Mein erstes Dilemma: Will ich Schnittblumen schenken oder solche im Topf? Die brutal entwurzelten Blumen serbeln sofort und erinnern mich täglich an den eigenen Tod. Man würde sie darum besser «Schnitterblumen» nennen. Kaufe ich eine Topfpflanze, muss die Empfängerin bereit sein, das blühende Wesen über längere Zeit zu pflegen und dabei an mich zu denken. Ist das für gestresste Frauen eine zu grosse Zumutung?
Eine weitere Herausforderung ist, die Symbolik der Blumen zu kennen. Rote Rosen schenke ich einer Geliebten; aber besser nicht, wenn ich nicht weiss, ob sie verheiratet ist. Die Frage, welches Rot die gegenwärtige Liebe am besten ausdrückt, kommt noch hinzu: Ist ein neckisches Orangerot passend oder eher ein dramatisches Tiefrot? Ein zartes Rosa als scheue Andeutung oder ein Altrosa, wenn sie bereits über neunzig ist?
Bei andern Gelegenheiten weiss ich besser, welche Blumen passen: Nelken, die ihre Köpfchen hängen lassen, schenke ich Hinterbliebenen, Vergissmeinnicht bei Abschiedsszenen, eine giftige Pflanze auf Scheidungspartys, «Stinkende Hoffart», wenn es mir stinkt zu diesen Verwandten zu gehen, und stark duftende Lilien, wenn ich schnell wieder verduften will.

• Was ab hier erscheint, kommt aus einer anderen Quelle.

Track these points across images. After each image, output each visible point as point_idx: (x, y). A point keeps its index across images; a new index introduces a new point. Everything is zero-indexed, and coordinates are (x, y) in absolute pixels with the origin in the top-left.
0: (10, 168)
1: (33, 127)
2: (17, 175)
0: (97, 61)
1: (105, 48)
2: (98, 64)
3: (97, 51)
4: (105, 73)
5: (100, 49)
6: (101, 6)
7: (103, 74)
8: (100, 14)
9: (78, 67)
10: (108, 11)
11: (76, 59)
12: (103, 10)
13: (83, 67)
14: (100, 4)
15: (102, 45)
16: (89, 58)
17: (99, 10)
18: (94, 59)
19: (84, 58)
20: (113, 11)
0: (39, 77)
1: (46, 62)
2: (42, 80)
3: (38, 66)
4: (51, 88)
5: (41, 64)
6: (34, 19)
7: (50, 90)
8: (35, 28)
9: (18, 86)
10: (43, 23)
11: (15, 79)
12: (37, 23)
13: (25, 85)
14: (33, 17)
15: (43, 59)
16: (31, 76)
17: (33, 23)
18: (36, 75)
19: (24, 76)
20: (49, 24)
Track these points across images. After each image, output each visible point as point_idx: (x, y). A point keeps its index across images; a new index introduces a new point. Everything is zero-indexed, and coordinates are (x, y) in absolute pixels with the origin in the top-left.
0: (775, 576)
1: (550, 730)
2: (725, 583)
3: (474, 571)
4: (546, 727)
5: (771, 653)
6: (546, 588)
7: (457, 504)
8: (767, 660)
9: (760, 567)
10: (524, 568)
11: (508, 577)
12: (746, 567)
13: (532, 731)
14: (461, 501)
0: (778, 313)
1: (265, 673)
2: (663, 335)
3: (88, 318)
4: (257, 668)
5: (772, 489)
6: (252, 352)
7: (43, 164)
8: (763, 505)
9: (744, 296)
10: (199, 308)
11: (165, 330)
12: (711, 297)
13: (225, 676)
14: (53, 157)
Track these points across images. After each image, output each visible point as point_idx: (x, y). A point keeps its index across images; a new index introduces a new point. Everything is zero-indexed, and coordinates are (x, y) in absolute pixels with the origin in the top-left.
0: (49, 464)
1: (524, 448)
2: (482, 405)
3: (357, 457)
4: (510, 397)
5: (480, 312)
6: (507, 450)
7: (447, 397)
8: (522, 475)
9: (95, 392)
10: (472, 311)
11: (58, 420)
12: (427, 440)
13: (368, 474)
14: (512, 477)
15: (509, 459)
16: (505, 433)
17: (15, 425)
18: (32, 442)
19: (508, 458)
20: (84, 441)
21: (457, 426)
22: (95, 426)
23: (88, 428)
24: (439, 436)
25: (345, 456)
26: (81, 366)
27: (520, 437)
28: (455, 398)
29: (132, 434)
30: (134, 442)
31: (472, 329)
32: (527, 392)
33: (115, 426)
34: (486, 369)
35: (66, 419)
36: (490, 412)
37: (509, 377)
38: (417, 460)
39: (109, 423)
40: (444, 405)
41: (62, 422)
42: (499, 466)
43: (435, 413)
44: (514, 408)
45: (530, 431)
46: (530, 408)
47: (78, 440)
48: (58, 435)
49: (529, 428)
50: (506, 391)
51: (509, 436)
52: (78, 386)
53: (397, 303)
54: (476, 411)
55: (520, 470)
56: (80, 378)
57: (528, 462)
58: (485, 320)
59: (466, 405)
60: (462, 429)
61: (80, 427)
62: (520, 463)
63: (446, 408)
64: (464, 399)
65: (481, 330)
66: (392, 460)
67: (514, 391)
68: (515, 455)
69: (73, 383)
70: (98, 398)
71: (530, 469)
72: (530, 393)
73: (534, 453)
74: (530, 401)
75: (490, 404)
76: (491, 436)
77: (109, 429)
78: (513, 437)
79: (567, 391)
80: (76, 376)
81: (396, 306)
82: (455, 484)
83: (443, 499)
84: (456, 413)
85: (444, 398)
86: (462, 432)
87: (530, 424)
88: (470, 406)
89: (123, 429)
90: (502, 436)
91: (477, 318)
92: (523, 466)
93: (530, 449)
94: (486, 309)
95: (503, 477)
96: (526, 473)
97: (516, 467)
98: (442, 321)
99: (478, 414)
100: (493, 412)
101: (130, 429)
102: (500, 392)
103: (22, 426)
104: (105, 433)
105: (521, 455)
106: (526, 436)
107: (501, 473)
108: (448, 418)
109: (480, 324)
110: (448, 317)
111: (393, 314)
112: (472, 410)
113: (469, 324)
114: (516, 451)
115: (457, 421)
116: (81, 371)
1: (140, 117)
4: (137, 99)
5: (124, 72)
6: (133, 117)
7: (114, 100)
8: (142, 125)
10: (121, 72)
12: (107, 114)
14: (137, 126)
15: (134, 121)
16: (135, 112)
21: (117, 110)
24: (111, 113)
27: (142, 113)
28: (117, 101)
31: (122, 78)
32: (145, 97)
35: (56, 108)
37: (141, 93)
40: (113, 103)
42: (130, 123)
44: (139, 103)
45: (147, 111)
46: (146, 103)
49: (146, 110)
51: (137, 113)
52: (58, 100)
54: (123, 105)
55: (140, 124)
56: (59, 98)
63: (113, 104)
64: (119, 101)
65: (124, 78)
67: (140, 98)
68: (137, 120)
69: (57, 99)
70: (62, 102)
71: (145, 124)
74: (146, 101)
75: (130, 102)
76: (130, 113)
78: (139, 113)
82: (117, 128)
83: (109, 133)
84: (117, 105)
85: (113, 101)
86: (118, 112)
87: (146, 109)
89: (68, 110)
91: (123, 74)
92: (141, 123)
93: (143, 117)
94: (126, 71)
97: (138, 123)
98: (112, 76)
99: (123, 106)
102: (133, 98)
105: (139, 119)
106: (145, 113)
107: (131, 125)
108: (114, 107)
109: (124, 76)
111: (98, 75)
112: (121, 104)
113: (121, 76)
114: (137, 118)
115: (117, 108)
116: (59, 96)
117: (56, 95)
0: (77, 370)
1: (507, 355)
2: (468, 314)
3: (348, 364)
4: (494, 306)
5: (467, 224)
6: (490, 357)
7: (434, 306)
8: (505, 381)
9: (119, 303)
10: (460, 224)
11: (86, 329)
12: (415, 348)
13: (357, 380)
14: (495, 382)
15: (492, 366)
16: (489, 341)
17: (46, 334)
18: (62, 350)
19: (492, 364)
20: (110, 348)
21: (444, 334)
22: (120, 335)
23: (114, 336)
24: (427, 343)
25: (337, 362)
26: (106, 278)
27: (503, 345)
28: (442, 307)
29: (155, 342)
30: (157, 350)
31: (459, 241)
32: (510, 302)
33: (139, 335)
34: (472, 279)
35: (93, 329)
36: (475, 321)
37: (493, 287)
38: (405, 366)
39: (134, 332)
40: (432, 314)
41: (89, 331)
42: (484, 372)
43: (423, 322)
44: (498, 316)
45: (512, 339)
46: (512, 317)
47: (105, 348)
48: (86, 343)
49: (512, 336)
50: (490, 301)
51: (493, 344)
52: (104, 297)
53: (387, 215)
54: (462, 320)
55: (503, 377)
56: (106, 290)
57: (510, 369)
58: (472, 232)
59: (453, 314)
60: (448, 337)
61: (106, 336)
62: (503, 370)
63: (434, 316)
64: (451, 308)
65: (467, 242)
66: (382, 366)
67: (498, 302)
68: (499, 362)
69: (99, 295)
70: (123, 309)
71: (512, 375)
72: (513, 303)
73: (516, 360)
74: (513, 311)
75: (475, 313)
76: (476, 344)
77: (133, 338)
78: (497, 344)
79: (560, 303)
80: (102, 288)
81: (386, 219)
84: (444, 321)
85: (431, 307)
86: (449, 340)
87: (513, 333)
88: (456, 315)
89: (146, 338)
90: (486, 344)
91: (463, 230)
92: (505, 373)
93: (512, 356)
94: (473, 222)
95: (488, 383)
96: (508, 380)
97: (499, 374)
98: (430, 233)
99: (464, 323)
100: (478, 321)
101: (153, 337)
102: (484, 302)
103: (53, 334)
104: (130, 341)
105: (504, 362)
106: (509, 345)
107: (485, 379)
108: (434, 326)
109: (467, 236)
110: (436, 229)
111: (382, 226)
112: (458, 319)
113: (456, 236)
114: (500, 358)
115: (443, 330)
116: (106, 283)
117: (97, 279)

Geranien bringe ich älteren Herren – immer zusammen mit einem Gartenzwerg.
Schlamassel beim Überreichen
Fast unlösbar ist das Problem der Verpackung und Entpackung. Soll ich die Blumen in Papier oder in Folie einpacken lassen? Blumen von der Migros wohl lieber in Folie, weil frau damit nicht gleich sieht, wo ich das Bouquet gekauft habe.
Wenn ich dann vor der Tür stehe, bin ich unsicher, ob ich das Papier entfernen soll und wenn ja, wohin damit? Einfach die Treppe hinunterwerfen? Ich überreiche die Blumen lieber verpackt, denn sonst fällt für die Empfängerin die Spannung weg, welche Art Blumen und welche Zusammenstellung auf sie wartet. Es sollte doch eine Überraschung sein! Wenn ich zum Beispiel einen Seidenschal schenke, packe ich diesen ja auch nicht selber aus, schon gar nicht bereits im Türrahmen. Dann schon lieber gar nicht einpacken. Den Seidenschal könnte ich, als Showeinlage um meinen Hals gelegt, mitbringen und sagen: «So sieht das Geschenk für dich aus – hübsch, nicht?» Und dann das Tuch sofort um sie drapieren und sie vor einen Spiegel schieben, sonst meint sie womöglich noch, ich sei das Geschenk.

Zurück zum Überreichen der Blumen: Was mache ich, wenn die junge Frau trotz meiner Anwesenheit ständig auf ihr Handy schaut – vielleicht um nachzusehen, wie ich heisse? Rufe ich «uhu!» und strecke ihr die Blumen direkt unter die Nase? Wenn ich den Blumenstrauss nicht auspacke, muss ich vorher meine rechte Hand freimachen, um meiner Angebeteten die Hand zu geben. Aber darf man Blumen mit der linken Hand überreichen? Einer Rechtspolitikerin sicher nicht. Also besser die Blumen in die Luft werfen, schnell die Hand geben, den Strauss auffangen und sofort mit der rechten Hand an ihre Brust drücken. Viel einfacher wäre es, einen Fleurop-Gutschein zu überreichen. Damit dieser gut riecht, könnte ich ihn vorher in Rosenpafum tauchen.
Die Lösung:
Weder Schal noch Blumen schenken, sondern die Geliebte unter der Türe sofort stürmisch umarmen. Wenn sie erfreut mitmacht, gebe ich ihr nachher schön verpackte Pralinen. Wenn sie mich zurückstösst, haue ich gleich wieder ab und esse die Truffes mit Likör auf dem Nachhauseweg selbst – als Frustschutz und bei Kälte auch als Frostschutz. Mister Knigge lasse ich dabei links liegen. Soll er selbst schauen, wie er wieder aufsteht.